> ACTIVITY: Which lines in the data below contain the word "underwater"? Copy out each of those lines.

- Opening Delimiter -

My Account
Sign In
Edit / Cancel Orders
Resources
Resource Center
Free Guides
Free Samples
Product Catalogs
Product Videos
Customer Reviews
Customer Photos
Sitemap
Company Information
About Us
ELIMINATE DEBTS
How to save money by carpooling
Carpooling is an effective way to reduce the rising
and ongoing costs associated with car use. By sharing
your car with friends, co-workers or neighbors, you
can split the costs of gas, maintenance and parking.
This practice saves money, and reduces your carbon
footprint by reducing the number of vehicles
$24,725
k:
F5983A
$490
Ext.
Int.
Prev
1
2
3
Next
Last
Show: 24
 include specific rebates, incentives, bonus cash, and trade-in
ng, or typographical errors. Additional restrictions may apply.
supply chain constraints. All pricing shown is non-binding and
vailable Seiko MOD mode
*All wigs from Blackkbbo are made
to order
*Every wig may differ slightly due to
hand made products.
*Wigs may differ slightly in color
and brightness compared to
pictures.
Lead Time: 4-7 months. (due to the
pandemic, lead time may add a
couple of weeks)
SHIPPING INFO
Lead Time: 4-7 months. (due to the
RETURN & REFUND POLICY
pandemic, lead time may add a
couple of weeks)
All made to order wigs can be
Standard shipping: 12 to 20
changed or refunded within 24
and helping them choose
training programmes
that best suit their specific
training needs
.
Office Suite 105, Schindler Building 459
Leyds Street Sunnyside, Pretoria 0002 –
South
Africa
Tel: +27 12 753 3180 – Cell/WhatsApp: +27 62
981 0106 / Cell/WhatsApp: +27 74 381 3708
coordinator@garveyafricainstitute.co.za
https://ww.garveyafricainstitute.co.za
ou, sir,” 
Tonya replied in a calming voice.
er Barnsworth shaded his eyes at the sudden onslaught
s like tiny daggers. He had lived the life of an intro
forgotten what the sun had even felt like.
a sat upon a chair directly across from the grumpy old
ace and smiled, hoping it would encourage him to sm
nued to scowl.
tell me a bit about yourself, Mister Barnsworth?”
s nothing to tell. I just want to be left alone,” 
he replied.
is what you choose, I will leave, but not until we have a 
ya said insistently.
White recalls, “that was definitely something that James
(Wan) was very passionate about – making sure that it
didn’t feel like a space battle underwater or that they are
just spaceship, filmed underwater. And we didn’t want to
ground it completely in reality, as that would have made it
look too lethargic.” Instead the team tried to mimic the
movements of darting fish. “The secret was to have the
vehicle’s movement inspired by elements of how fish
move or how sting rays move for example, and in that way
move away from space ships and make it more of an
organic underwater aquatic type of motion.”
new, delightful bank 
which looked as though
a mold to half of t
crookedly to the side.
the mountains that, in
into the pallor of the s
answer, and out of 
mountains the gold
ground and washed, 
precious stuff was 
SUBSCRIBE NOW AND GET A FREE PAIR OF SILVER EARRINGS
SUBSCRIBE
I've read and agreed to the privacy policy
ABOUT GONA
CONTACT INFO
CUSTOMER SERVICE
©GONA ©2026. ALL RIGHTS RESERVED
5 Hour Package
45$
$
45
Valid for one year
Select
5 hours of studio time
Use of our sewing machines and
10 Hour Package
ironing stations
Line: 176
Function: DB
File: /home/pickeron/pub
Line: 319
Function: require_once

- Closing Delimiter -

> ANSWER SPACE:
didn’t feel like a space battle underwater or that they are
just spaceship, filmed underwater. And we didn’t want to
organic underwater aquatic type of motion.”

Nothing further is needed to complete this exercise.